ENCARGO 1: Según el fragmento, ¿qué película proyectaban en el Capitol de la Gran Vía?
ENCARGO 2: Imprime sin cambios el fragmento desde "Bajábamos bajo la" hasta "y nos reconocieron.".

EXTRACTO DEL DOCUMENTO:
───

Solía yo relacionarme y visitar, con miedo y prudencia, a otros salesianos, para desahogarme, cambiar impresiones y…confesarme. Así pude enterarme de la muerte de algunos de nuestros mártires, cuya suerte envidiaba y temía a la vez.
 
Y una tarde, la del 6 de septiembre, llegó la hora de la prueba. Sucedió así. En compañía de otro salesiano, don José Villalva, estudiante de Teología, decidí salir a la calle. Si era peligroso permanecer en casa por las inesperadas y siempre molestas visitas de la policía, lo era también pasear por las calles madrileñas. Decidimos mi amigo y yo ir al cine. Proyectaban Morena Clara en el Capitol de la Gran Vía, un tanto folklórica, pero que gozaba del fervor popular.
 
Dios tenía otros planes y otra película dispuesta para nosotros, cuando pensábamos pasar tranquilos la tarde.
 
Para hacer tiempo, eran las cuatro y media y la proyección empezaba sobre las cinco y media, salimos de paseo, por huir del peligro y caímos en él.
 
DETENCIÓN Y MARTIRIO FRUSTRADO
 
Bajábamos bajo la caricia de un sol septembrino, por la Plaza de las Salesas Reales. En dirección contraria hacia nosotros venían dos jóvenes a los que al punto reconocí. Para disimular y dejarlos pasar, fingimos curiosear en un escaparate. Pasaron a nuestro nivel y lo rebasaron. Pero mi curiosidad y el destino hicieron que, al volverme a mirarlos, ellos hicieron lo mismo y nos reconocieron.
 
Volvieron sobre sus pasos, mientras nosotros, asustados, iniciamos la fuga, a marcha acelerada. Tomamos la primera calle, en el instintivo afán de escondernos y zafarnos de ellos. Por suerte o desgracia y culpa del Ayuntamiento, la calle estaba levantada. Apenas un leve pasadizo permitía el paso de una persona.
 
Para colmo, delante de nosotros, caminaba torpemente un viejecito con su bastón. Por miedo o compasión del anciano, frenamos. Nuestros perseguidores nos dieron alcance. Una patrulla de milicianos nos dio el alto, a las voces e instancias de nuestros amigos. Total detenidos. Nos metieron en un portal, nos cachearon, nos reconocieron como salesianos, como curas y como enemigos del pueblo.

───

EXTRACTO DE DATOS:

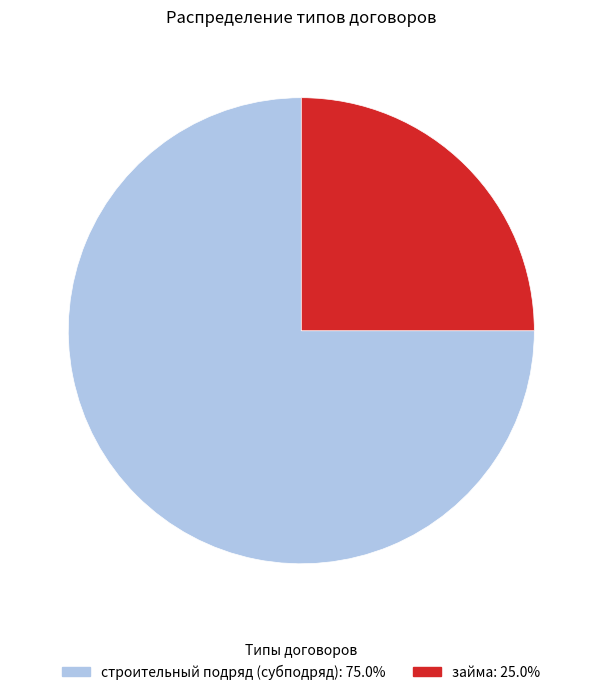

Between займа and строительный подряд (субподряд), which is larger?

строительный подряд (субподряд)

───

RESPUESTA 1: Morena Clara.

RESPUESTA 2:
Bajábamos bajo la caricia de un sol septembrino, por la Plaza de las Salesas Reales. En dirección contraria hacia nosotros venían dos jóvenes a los que al punto reconocí. Para disimular y dejarlos pasar, fingimos curiosear en un escaparate. Pasaron a nuestro nivel y lo rebasaron. Pero mi curiosidad y el destino hicieron que, al volverme a mirarlos, ellos hicieron lo mismo y nos reconocieron.